Community Engagement and Investment

Businesses’ Impact on Human Rights: Indigenous Peoples and Vulnerable Groups

Companies need to be sensitive to actual or potential complicity with human rights abuses committed by governments against specific groups that might be subject to systematic discrimination and other limitations on their freedoms and ability to exercise their basic human rights.  For example, if your company is considering a new investment project in areas where indigenous peoples are known to live and work, or in any community where it is likely that residents will have limited say in how they are treated by governmental authorities, special attention must be paid to actual and potential adverse human rights situations: governments may override or ignore claims to land title in order to push the project through, resulting in displacement and loss of livelihood for community members; the project may jeopardize the ability of community members to access water and other scarce natural resources that are essential to basic living and working conditions (e.g., water for drinking and hygiene purposes); and failure by the government to carry out a full and effective consultation and informed consent process with indigenous peoples will violate their internationally recognized human rights relating to land.  Consideration must also be given to whether governmental authorities are discriminating against vulnerable groups in the community, thus depriving them of protections they should be entitled to as a matter of law and international human rights norms (e.g., failure of the government to provide adequate safety and sanitation services in neighborhoods populated primarily by certain ethnic or religious groups).

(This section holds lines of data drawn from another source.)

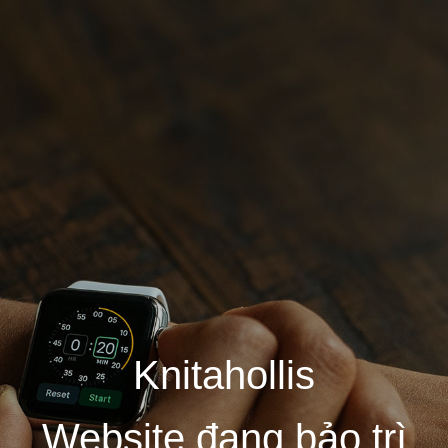
Knitahollis
Website đang bảo trì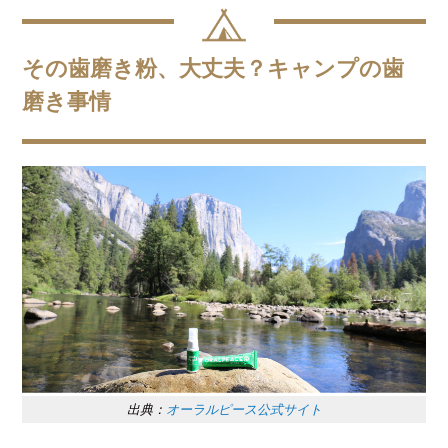
その歯磨き粉、大丈夫？キャンプの歯
磨き事情
出典：
オーラルピース公式サイト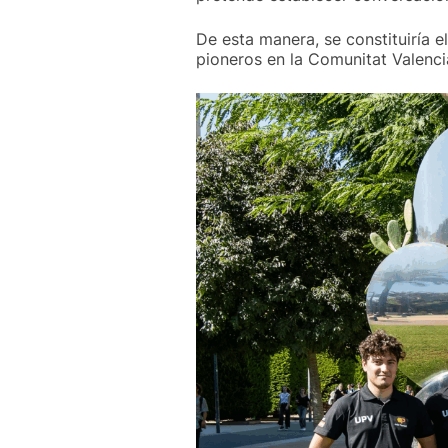
De esta manera, se constituiría 
pioneros en la Comunitat Valenci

Your company’s human rights due diligence and action plans for entering and operating in local contexts like the ones described above should include the following:

  • Commissioning and completing thorough independent assessments, with the cooperation of local governments and impacted stakeholder groups, of potentially competing land claims and issues regarding access to water and other scarce natural resources
  • Conducting due diligence of both written title records and additional information outside of those documents that would inform better understanding of the history of land ownership, transfer and usage
  • Supplementing traditional environmental impact assessments with due diligence on the impact of the proposed project on access to water and other scarce natural resources
  • Identifying local groups that can reasonably claim the protections afforded to indigenous peoples and assessing whether such protections have been afforded in the past and in connection with the proposed project
  • Commissioning and completing an independent assessment of historical governmental practices regarding vulnerable groups including unlawful restrictions on human rights and other discriminatory practices

Once the project has been approved, the company should embed policies and processes into implementation of the project to ensure that the rights of indigenous peoples and other vulnerable groups are respect by the company, regardless of the ongoing practices of government officials.  The company should adopt policies against discriminatory practices, establish grievance mechanisms and provide for ongoing consultations with legitimate representatives of vulnerable groups in the community including training and support for their efforts to assert their rights vis-à-vis governmental bodies.  The company should also commit to working with governmental officials to change the toxic context and promote the stability required for long-term sustainability of the project.